Action item:
Would you please transcribe, exactly as written, the lines of the entries below starting at the one that holds "faktyopole.pl!" and ending at the one that holds "출고지가 다른 경우, 묶음배송이 되지 않을 수 있습니다.(판매", both included?

Records excerpted from a collection
....................

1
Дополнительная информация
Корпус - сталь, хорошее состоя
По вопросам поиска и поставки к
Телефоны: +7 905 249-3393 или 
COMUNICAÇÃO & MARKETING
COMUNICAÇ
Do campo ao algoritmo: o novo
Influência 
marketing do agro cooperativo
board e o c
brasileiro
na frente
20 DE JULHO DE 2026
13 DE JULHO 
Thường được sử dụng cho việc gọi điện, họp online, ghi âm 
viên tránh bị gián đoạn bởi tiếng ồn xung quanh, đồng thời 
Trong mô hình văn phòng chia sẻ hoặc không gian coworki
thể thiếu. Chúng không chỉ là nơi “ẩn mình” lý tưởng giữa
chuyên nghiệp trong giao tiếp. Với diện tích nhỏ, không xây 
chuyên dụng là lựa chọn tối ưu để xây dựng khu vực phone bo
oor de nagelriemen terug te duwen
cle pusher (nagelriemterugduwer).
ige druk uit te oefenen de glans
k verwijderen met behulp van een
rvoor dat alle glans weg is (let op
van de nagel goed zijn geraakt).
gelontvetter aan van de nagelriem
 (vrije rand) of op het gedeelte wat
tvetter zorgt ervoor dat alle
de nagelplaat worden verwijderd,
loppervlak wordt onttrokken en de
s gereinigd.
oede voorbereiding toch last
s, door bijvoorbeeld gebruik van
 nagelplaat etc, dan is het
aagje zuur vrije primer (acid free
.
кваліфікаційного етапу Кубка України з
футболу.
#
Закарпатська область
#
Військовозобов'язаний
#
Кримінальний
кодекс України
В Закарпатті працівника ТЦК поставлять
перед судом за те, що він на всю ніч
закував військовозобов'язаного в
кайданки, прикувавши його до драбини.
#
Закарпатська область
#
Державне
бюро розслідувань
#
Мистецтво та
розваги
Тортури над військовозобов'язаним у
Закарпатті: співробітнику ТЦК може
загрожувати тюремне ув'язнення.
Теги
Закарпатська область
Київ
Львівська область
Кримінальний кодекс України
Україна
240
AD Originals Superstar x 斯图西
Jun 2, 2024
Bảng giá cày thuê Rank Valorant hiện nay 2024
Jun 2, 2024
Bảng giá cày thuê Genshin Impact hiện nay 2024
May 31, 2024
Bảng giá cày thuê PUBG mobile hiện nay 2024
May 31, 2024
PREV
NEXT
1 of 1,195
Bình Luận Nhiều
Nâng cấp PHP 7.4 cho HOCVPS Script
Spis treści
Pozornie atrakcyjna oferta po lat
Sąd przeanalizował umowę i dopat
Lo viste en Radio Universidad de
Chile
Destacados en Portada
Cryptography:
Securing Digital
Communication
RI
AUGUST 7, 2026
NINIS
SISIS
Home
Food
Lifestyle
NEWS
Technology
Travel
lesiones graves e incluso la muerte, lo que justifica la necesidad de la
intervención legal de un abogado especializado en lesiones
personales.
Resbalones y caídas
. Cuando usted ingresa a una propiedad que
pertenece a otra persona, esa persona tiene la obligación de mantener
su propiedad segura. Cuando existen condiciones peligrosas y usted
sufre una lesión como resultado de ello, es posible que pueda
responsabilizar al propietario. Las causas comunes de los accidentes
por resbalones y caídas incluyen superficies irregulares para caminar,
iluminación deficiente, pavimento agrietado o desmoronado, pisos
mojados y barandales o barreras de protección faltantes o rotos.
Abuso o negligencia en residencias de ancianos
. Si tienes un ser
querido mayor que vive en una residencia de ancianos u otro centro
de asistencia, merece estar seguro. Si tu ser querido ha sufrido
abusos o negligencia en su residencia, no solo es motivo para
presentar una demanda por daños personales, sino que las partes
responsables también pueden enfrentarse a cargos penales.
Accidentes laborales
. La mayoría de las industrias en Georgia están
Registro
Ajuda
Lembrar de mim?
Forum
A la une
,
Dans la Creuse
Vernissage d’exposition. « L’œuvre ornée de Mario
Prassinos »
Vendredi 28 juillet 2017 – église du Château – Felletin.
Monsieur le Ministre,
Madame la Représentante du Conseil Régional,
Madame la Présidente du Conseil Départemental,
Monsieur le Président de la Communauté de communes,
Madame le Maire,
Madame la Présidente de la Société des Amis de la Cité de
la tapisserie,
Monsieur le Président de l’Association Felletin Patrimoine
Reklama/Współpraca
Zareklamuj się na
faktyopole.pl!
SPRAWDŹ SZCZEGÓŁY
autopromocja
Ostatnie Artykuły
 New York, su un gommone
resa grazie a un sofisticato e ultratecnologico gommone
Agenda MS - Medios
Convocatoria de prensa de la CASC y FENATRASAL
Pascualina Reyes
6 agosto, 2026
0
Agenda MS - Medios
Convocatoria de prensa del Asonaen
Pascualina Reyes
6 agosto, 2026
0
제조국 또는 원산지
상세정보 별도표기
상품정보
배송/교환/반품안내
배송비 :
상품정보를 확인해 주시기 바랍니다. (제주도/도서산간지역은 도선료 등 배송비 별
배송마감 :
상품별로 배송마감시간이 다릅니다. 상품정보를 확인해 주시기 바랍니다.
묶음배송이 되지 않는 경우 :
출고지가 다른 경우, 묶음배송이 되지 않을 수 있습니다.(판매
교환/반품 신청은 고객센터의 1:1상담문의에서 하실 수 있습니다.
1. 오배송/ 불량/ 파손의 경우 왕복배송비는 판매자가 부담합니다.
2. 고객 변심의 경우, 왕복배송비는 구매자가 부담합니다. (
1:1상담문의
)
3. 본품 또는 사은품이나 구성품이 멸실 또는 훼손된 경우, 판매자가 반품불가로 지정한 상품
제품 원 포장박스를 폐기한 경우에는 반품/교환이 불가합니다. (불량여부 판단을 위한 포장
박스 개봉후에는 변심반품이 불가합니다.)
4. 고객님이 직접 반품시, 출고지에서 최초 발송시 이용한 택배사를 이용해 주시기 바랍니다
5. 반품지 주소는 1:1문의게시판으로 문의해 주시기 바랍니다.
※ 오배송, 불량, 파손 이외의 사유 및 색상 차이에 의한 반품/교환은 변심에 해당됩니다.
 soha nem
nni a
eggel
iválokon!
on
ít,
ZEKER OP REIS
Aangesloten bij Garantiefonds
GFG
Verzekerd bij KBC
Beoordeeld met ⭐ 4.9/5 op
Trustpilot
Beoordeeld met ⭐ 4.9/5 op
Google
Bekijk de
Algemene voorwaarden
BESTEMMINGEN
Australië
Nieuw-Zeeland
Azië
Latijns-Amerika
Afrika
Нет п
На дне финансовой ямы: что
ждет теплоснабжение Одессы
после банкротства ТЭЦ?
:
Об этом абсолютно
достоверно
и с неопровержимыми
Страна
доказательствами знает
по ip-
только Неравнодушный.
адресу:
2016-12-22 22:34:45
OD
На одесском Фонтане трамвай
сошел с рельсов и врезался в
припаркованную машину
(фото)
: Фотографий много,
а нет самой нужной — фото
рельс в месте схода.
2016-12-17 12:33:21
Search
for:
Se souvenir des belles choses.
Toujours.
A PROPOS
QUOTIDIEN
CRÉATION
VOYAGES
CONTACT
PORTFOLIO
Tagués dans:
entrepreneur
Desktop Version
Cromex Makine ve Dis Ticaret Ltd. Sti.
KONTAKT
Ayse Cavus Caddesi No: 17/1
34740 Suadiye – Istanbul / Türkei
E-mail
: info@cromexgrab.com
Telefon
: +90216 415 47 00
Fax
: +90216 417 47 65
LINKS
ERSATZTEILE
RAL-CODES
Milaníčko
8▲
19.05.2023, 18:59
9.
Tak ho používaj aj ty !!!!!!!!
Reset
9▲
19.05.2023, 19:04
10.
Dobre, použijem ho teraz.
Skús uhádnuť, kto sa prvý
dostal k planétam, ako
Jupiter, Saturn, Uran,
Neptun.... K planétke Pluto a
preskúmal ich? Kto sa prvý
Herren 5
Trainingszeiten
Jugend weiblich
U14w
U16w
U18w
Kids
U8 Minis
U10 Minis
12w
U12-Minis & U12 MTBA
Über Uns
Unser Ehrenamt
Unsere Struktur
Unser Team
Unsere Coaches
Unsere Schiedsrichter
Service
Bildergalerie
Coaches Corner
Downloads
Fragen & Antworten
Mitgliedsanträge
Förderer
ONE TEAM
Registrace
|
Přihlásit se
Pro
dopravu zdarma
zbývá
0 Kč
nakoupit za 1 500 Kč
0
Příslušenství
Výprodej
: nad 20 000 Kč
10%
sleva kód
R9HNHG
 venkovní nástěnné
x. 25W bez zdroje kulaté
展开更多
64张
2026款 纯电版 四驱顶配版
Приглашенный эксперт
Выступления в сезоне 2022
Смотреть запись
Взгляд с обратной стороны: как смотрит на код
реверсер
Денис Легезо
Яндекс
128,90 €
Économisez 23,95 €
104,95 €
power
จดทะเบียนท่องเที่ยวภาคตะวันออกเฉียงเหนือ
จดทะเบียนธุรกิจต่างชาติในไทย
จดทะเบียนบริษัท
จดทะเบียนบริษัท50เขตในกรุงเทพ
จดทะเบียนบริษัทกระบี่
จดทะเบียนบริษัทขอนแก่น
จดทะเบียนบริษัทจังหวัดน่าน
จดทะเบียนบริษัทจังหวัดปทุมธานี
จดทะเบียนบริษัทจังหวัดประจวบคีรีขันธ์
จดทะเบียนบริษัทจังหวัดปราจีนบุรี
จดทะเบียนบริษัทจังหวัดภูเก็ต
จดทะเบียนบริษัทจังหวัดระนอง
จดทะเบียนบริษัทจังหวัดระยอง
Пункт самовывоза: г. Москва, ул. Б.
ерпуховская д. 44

....................

Response for this exercise:
faktyopole.pl!
SPRAWDŹ SZCZEGÓŁY
autopromocja
Ostatnie Artykuły
 New York, su un gommone
resa grazie a un sofisticato e ultratecnologico gommone
Agenda MS - Medios
Convocatoria de prensa de la CASC y FENATRASAL
Pascualina Reyes
6 agosto, 2026
0
Agenda MS - Medios
Convocatoria de prensa del Asonaen
Pascualina Reyes
6 agosto, 2026
0
제조국 또는 원산지
상세정보 별도표기
상품정보
배송/교환/반품안내
배송비 :
상품정보를 확인해 주시기 바랍니다. (제주도/도서산간지역은 도선료 등 배송비 별
배송마감 :
상품별로 배송마감시간이 다릅니다. 상품정보를 확인해 주시기 바랍니다.
묶음배송이 되지 않는 경우 :
출고지가 다른 경우, 묶음배송이 되지 않을 수 있습니다.(판매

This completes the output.